▸ **SZCZEGÓŁY ZADANIA**
Przepisz dokładnie fragment tekstu o mobilizacji na Ukrainie: zacznij od miejsca ze słowami „Szef MON: Jeżeli”, a skończ po słowach „wieku 18-60 lat.”.

▸ **FRAGMENT DOKUMENTU**
◇ ◇ ◇

Szef MON: Jeżeli Ukraina wystąpi o wsparcie, o pomoc, będziemy wsparcia i pomocy udzielać
16 kwietnia prezydent Ukrainy Wołodymyr Zełenski podpisał nową ustawę o mobilizacji. 23 kwietnia szef MSZ Ukrainy Dmytro Kułeba zapowiedział sprawiedliwe podejście do mężczyzn w wieku mobilizacyjnym, przebywających zarówno w kraju jak i za granicą. We wpisie na platformie X szef ukraińskiej dyplomacji podkreślił, że przebywanie za granicą nie zwalnia z obowiązków wobec państwa. Media zaczęły natomiast informować, że konsulaty Ukrainy wstrzymały wydawanie gotowych dokumentów dla mężczyzn w wieku 18-60 lat.

◇ ◇ ◇

▸ **WYCIĄGNIĘTE INFORMACJE**
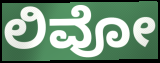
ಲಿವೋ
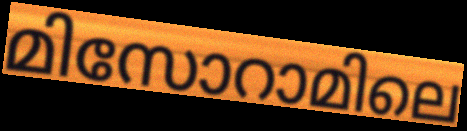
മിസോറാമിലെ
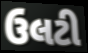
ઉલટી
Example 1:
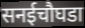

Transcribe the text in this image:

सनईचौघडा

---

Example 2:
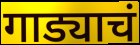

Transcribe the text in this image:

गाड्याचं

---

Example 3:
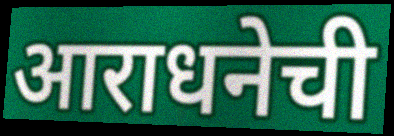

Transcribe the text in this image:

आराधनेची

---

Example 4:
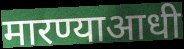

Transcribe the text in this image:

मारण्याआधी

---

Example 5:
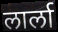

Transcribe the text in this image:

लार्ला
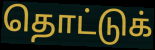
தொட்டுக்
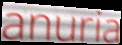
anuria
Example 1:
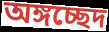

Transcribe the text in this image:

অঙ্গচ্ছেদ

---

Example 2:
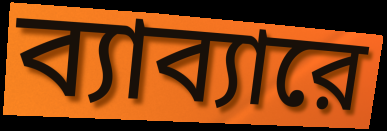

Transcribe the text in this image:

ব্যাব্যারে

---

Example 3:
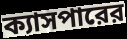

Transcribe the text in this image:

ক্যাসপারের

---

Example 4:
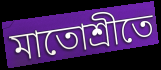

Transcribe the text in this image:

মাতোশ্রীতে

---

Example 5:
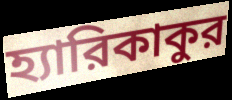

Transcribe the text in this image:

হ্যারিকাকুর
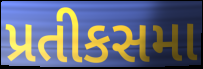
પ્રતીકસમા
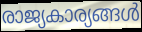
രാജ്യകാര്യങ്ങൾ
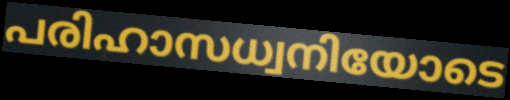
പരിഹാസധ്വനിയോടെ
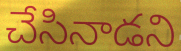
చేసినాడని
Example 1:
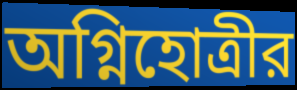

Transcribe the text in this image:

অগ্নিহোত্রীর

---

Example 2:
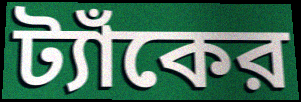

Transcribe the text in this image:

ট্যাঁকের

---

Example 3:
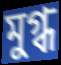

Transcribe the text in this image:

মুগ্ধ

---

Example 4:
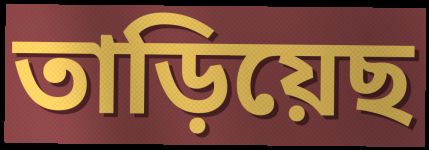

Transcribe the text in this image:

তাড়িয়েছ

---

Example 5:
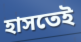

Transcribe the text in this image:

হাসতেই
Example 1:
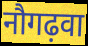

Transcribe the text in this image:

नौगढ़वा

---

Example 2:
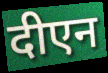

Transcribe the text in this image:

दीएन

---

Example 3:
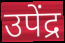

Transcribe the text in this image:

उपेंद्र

◇ ◇ ◇

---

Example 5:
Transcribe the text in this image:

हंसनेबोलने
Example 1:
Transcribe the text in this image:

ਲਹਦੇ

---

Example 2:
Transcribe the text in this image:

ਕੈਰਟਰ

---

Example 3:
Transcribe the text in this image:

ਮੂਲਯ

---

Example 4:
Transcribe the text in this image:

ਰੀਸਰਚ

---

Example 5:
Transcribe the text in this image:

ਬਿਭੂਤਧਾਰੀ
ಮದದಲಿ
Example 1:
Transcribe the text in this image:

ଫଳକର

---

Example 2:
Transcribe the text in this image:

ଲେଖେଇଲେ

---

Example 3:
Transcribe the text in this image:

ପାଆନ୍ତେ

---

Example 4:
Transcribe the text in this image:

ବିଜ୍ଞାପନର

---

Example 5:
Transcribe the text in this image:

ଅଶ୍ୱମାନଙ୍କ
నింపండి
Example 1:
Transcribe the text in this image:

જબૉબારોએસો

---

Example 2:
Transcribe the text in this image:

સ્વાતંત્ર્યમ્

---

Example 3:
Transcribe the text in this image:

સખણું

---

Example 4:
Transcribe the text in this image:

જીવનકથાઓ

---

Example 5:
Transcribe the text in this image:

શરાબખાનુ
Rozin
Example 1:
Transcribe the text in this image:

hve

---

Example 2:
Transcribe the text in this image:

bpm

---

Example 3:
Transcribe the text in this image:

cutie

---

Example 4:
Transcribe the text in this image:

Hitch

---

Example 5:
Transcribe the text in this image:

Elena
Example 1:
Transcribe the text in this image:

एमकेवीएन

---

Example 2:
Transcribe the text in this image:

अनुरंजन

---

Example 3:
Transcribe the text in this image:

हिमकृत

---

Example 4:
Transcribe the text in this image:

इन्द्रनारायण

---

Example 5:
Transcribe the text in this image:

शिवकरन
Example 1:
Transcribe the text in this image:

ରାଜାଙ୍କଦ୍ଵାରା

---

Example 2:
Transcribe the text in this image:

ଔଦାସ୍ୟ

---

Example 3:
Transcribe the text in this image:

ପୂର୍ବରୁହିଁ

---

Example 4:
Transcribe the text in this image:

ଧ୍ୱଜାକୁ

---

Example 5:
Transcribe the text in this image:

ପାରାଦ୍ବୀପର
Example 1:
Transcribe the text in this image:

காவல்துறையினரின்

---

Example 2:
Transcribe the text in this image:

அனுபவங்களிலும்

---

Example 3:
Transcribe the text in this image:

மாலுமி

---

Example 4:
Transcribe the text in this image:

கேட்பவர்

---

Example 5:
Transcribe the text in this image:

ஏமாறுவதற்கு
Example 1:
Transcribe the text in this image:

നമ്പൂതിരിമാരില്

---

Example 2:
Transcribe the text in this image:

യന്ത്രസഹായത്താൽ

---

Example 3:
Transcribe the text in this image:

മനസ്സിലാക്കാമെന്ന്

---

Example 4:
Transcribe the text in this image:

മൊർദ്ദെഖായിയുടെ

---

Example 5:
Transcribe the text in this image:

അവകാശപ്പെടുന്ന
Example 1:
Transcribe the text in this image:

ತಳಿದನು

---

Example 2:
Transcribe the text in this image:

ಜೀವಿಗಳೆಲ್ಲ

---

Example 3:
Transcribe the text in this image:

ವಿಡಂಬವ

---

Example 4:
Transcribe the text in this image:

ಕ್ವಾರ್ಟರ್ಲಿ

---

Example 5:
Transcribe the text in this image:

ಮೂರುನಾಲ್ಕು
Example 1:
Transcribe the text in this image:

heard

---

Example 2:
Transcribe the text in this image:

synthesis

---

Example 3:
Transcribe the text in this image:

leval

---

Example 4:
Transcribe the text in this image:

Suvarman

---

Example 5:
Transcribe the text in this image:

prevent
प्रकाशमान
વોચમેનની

◇ ◇ ◇

▸ **ODPOWIEDŹ DO ZADANIA**
Szef MON: Jeżeli Ukraina wystąpi o wsparcie, o pomoc, będziemy wsparcia i pomocy udzielać
16 kwietnia prezydent Ukrainy Wołodymyr Zełenski podpisał nową ustawę o mobilizacji. 23 kwietnia szef MSZ Ukrainy Dmytro Kułeba zapowiedział sprawiedliwe podejście do mężczyzn w wieku mobilizacyjnym, przebywających zarówno w kraju jak i za granicą. We wpisie na platformie X szef ukraińskiej dyplomacji podkreślił, że przebywanie za granicą nie zwalnia z obowiązków wobec państwa. Media zaczęły natomiast informować, że konsulaty Ukrainy wstrzymały wydawanie gotowych dokumentów dla mężczyzn w wieku 18-60 lat.